It’s all part of a larger trend of the league, and really anyone involved in these decisions, not thinking beyond the next few years and taking every opportunity to hurt the sport at the lower levels. And, to be entirely clear, the players have a role here as well. With amateurs and minor leaguers not part of the union, they are the first to have their rights bargained away at the negotiating table. Everyone has a hand in this, and they are making the road to professional baseball more arduous than ever. As many others have pointed out, there is less reason with each decision made for a young athlete to go the baseball route, and that reality has grown tenfold with this.

And it’s not just future big leaguers who are getting squeezed out here, either. This is going to be a decision that has ripple effects throughout all levels of baseball. More high schoolers will be going to college and college players will decide to go back to school. This will crowd those rosters, and the fringe players will suddenly see their careers end a year or two or three or four before they would have otherwise. That may not seem like a huge deal, but A) it’s a massive bummer for a kid who grew up wanting to play baseball for as long as possible, and basic human empathy makes that an issue, and B) more cynically it sends a bad message to people who could be future coaches, scouts or at least fans.

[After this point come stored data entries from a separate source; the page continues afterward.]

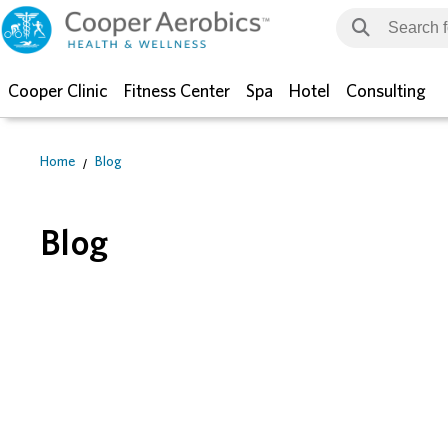
Cooper Clinic
Fitness Center
Spa
Hotel
Consulting
Home
Blog
Blog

2019 London Series Game 1: New York Yankees v. Boston Red Sox Photo by Alex Trautwig/MLB via Getty Images

Further, assuming this actually does result in the cutting of minor-league teams, those markets are either going to lose baseball entirely or at least go to independent ball. Even if it is the latter — and sustaining that market is going to be easier said than done for most of those cities — then other independent league markets will be going away. One of the unique joys of baseball is being able to see professional, and often affiliated, baseball in small cities all around the country. As soon as you take that away, you are forfeiting generations of baseball fans.

But it’s incredibly clear these things don’t matter to the people who make decisions at MLB, be it Rob Manfred or team owners or the leaders of the Players Union. Everything is about short-term gains rather than long-term health. It’s the kind of thinking that leads to arcane blackout rules or ridiculous rules about posting videos on the internet or cutting incentives for young players to choose baseball or taking professional ball out of smaller markets. All of these moves make things more profitable for the next five to ten years, and that is what is being prioritized right now. That’s great for those who pocket those profits. For the rest of us? We have to keep screaming into the abyss about the future of the game, waiting for a hero to come in and fix everything. Based on this latest decision, it doesn’t seem like that hero is coming.